The pressure to get married beat like a drum on her temples until sometimes she thought her head would explode. I wished I was like the other girls in the village who just wanted to find a man to look after them, then life would be easier. Most of the time I could just busy myself with tasks and not think beyond. But then I remembered the books I had read at school and the nurses I had seen and I knew there was more out there than Zhakata's Kraal.
She hated passing the Apostolics gathered for one of their sessions, their white robes flapping around. I wasn't scared of them any more, but if they saw me one of them would point a finger and declare that I should marry this Mr Banana or that Mr Pumpkin.
At the well or washing clothes in the river, she noticed women hushing their voices as she approached and guessed they had been discussing her marriage prospects. Sometimes one of them made pointed pronouncements like, ‘An unmarried woman is a troubled woman.’ At the New Year's dancing which always took place after a small portion of each crop had been left for the spirits and the babies born that year had been blessed, a wealthy widower from the next village had tried to grab her hand. So old was he that skin hung in webs from his arms and it was all Aqui could do not to curl up her lip in revulsion. But he had cows and goats and a storeroom of maize and told her he would give her the best hut in the village and take her on the bus to Chivhu to buy a shop dress.
If she married him, her father would receive a hefty lobola of several cows. There was a proverb in the village that ‘a son-in-law is like a fruit tree; one never finishes eating from it’. I knew as the eldest I should help my family and marry a man like that with stocks for bad times, but it did not seem fair. Her only hope was if he shared the same totem as her, the animal spirit which all Mashona are given at birth as a way of safeguarding against incest. Mine was impala like my father because in Shona society men are more powerful than women so the children always take the totem of the father. It would be completely taboo for me to marry another impala.
Even Aqui's mother, who she had thought was on her side, had started saying that now she was twelve her eldest daughter should be taking more care of her appearance. One day she sat Aqui down and smeared her hair with a paste made of water and ashes from burning the dry bark of the mutsvedzabeni tree to try and tame its frizziness. I was quite sure Nehanda never did such things.

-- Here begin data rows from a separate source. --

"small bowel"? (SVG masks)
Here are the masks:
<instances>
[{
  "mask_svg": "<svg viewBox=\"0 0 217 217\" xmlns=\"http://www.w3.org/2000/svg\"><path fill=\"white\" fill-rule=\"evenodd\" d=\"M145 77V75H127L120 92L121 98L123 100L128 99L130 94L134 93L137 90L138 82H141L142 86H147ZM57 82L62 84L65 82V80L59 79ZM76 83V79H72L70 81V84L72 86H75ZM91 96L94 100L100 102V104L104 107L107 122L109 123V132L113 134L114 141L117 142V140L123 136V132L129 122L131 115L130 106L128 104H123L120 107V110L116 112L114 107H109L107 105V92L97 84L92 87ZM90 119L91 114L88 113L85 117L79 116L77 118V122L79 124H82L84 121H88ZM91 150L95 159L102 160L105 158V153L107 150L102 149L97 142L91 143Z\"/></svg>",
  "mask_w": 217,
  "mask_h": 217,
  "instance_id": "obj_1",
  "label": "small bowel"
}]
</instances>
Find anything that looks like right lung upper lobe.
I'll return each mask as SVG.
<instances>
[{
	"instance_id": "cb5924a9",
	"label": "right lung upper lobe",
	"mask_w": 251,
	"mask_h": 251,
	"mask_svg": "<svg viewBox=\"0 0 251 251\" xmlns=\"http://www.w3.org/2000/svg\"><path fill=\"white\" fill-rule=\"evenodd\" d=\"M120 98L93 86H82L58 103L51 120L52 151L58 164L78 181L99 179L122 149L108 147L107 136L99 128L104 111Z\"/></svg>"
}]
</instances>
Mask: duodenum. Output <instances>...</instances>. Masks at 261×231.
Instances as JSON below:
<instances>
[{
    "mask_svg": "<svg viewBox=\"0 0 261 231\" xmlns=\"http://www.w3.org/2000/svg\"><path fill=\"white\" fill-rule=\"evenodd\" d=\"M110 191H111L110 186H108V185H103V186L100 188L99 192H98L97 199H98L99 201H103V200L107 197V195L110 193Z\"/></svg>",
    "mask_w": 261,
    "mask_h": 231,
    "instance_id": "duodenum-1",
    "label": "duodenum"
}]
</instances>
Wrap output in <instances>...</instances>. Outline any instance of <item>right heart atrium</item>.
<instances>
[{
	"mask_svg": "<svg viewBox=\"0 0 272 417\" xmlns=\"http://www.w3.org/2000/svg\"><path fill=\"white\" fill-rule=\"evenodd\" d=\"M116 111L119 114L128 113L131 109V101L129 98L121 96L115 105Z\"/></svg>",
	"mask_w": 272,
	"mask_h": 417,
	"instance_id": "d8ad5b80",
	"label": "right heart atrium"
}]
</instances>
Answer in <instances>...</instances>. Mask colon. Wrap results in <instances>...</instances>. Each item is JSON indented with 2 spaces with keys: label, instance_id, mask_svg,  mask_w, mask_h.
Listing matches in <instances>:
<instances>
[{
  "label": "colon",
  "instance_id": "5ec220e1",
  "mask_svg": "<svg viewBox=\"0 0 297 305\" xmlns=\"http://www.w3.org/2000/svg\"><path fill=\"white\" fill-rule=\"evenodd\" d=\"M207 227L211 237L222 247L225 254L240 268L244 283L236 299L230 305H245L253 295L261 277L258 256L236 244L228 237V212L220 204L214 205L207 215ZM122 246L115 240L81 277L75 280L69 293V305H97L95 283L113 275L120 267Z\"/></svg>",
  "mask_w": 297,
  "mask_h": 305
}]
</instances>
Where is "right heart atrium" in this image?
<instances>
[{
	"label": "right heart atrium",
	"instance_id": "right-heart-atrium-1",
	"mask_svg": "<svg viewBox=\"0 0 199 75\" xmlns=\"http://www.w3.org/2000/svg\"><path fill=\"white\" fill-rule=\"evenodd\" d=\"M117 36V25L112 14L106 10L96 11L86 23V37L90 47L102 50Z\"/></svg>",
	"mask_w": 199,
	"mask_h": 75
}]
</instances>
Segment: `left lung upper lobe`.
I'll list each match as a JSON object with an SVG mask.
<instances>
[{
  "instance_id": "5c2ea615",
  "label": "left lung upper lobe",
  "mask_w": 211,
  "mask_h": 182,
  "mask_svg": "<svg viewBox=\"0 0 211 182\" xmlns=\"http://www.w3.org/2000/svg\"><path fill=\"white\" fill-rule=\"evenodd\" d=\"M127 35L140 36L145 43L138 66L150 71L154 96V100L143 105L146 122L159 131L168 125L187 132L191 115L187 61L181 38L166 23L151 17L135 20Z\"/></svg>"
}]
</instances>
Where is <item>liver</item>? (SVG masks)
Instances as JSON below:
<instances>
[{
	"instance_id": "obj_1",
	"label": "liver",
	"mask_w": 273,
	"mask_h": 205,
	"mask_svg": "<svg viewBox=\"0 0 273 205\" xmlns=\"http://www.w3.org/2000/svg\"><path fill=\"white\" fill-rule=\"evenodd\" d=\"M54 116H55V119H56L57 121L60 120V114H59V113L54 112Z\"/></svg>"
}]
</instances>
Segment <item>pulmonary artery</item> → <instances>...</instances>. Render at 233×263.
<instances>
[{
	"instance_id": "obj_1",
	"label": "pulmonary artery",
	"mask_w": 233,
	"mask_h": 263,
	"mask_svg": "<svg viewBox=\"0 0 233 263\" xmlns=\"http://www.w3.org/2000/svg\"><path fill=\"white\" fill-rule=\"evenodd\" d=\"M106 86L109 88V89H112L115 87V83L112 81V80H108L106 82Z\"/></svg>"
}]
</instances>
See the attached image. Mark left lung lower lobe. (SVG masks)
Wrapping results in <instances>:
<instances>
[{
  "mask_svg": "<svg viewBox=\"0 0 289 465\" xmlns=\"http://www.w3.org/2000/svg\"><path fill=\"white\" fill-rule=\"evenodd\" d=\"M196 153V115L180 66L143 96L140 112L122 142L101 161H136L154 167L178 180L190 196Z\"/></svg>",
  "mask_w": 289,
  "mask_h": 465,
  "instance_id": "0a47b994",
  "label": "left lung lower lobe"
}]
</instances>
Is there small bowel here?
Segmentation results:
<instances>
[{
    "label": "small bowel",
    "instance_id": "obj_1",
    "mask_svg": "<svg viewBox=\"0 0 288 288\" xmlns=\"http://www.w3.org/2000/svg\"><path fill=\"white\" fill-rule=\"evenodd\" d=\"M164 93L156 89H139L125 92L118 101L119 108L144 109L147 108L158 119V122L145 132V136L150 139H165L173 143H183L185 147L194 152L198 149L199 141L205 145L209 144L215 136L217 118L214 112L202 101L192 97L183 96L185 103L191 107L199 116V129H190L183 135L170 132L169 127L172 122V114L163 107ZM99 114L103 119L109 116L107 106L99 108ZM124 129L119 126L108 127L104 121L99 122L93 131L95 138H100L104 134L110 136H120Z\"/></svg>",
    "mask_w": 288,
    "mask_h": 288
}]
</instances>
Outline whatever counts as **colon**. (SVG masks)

Aqui wondered about appealing to the headmaster of her school to see if there was some kind of scholarship that would let her study to be a nurse. She had always had glowing reports, which she read out to her mother, and she knew he liked her. At a sports day for schools in the area they had camped on the field of another school, St Judes, because it was too far to get back to their homes. While she and some friends were sitting round the fire they had made, a boy had come running with a message that the headmaster was calling for her. I went to him, he was standing and I knelt down because we were always taught to kneel to big people. He lunged at me and started groping. Fortunately he was so inebriated that he could hardly stand and she had managed to run away. When she got back to her friends the fire had gone out and they were already sleeping in their blankets. She huddled inside hers and shivered. I didn't sleep all night.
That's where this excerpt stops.